I have tried two different approaches as to how to process an image and do inference on the CoreML model. The first one is using the CoreML "raw": initialising the model, getting the input image ready and using the model's .prediction() function to get the models output.
The second one is using Vision to wrap the CoreML model in a VNCoreMLModel, creating a VNCoreMLRequest and using the VNImageRequestHandler to actually perform the model inference. The result of the VNCoreMLRequest is of type VNRecognizedObjectObservation.

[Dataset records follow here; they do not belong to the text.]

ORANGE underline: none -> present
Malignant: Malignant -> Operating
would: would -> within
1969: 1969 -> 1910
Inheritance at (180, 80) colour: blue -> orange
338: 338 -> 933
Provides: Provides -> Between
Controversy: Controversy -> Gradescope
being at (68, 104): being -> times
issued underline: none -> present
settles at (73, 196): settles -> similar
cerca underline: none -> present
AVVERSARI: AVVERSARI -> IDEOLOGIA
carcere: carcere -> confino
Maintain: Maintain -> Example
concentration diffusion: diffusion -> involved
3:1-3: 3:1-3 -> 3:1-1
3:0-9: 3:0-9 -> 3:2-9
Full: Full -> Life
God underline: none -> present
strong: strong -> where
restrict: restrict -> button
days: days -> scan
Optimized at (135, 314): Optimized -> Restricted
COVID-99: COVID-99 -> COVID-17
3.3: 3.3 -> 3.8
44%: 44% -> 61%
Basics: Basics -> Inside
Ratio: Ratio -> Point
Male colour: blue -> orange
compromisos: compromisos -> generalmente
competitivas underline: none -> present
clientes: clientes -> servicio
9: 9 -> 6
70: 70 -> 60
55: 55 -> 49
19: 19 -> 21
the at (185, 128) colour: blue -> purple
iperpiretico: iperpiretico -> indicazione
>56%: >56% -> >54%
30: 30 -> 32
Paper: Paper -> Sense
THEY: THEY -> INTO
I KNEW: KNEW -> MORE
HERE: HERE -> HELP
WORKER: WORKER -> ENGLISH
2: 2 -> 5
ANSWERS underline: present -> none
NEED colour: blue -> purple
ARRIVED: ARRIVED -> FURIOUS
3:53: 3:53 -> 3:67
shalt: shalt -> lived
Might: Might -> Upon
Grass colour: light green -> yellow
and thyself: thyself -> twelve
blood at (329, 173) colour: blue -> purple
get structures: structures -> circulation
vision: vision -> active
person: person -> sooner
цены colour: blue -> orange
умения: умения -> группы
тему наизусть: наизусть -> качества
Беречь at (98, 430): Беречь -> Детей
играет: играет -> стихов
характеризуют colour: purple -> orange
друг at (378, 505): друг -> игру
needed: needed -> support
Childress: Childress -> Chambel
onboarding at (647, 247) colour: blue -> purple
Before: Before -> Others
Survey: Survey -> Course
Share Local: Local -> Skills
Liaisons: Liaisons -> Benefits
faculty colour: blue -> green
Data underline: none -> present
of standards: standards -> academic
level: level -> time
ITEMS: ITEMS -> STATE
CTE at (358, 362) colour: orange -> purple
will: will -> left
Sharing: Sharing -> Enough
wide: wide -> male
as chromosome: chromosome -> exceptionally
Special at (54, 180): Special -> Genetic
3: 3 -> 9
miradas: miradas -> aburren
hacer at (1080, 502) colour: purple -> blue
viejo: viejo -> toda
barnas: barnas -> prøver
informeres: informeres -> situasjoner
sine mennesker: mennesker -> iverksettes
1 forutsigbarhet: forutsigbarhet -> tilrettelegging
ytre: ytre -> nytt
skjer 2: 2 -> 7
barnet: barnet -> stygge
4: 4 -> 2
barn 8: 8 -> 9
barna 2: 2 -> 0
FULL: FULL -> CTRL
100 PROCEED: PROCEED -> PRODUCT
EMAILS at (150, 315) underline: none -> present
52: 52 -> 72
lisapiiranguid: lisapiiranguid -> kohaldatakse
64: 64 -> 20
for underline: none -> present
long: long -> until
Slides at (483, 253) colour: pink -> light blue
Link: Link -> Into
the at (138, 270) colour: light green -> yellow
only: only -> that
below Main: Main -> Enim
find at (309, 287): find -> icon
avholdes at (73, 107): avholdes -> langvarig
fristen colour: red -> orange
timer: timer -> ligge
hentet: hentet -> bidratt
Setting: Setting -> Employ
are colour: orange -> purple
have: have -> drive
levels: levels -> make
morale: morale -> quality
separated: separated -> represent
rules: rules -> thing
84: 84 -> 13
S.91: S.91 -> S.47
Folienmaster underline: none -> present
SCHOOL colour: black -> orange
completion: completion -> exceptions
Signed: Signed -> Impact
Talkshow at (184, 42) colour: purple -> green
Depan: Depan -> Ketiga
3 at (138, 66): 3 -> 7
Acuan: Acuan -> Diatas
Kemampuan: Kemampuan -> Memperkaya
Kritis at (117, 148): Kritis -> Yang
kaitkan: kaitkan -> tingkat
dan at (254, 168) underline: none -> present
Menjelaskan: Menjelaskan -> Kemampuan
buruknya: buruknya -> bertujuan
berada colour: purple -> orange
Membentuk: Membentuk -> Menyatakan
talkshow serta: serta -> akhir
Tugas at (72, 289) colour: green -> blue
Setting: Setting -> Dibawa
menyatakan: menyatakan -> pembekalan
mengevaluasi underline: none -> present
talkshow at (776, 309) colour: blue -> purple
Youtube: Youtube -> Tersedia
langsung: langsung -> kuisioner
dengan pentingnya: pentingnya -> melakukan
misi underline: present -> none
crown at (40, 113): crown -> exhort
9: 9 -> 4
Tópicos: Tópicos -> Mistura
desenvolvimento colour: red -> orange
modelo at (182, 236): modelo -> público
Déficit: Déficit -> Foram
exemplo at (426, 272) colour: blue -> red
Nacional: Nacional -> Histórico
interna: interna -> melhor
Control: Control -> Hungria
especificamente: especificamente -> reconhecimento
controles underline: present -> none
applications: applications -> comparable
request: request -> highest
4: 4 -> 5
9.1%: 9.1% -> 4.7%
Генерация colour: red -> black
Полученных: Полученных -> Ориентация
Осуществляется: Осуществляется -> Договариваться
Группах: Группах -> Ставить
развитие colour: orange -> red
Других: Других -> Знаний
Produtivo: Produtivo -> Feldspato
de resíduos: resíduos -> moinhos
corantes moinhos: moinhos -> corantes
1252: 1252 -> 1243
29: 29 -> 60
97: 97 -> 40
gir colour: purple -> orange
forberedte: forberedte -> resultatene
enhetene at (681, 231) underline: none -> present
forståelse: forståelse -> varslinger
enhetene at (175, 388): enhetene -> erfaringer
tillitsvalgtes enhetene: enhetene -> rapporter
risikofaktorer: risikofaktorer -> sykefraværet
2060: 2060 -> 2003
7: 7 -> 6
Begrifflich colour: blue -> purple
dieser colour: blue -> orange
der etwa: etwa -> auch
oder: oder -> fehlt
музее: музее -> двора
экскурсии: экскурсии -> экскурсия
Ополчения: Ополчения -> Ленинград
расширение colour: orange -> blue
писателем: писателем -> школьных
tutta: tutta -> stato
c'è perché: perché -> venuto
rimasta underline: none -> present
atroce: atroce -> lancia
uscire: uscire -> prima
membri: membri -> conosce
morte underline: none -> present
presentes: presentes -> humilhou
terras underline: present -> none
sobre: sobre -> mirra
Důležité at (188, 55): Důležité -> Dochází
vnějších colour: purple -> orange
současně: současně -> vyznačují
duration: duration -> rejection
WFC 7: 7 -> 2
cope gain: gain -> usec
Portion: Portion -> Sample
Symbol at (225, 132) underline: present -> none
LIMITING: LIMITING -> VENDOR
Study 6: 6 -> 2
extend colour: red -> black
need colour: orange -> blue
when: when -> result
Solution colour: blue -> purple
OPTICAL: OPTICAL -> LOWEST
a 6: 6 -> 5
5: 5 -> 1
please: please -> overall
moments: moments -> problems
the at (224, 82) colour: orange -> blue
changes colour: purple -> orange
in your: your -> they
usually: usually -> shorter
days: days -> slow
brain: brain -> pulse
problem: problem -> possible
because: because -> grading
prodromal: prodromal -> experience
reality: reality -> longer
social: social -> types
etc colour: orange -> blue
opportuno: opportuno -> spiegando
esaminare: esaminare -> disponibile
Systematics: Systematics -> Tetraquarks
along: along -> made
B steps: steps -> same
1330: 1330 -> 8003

The issue I now face is in the difference in the output of both methods. The first method gives back the raw output of the CoreML model: confidence and coordinates. The confidence is an array with size equal to the number of classes in my model (3 in my case). The second method gives back the boundingBox, confidence and labels. However here the confidence is only the confidence for the most likely class (so size is equal to 1). But the confidence I get from the second approach is quite different from the confidence I get during the first approach.
I can use either one of the approaches in my application. However, I really want to find out what is going on and understand how this difference occurred.
Thanks!
Hello,
However here the confidence is only the confidence for the most likely class (so size is equal to 1).
That is not actually what this confidence value represents. Currently, the "overall" confidence value of a VNRecognizedObjectObservation
is the sum of each of the confidences for each label in the labels array.
Note that this is an implementation detail that is subject to change, so you should not rely on this behavior always being the case.
The confidence scores for each label should match what you receive when you run inference through CoreML.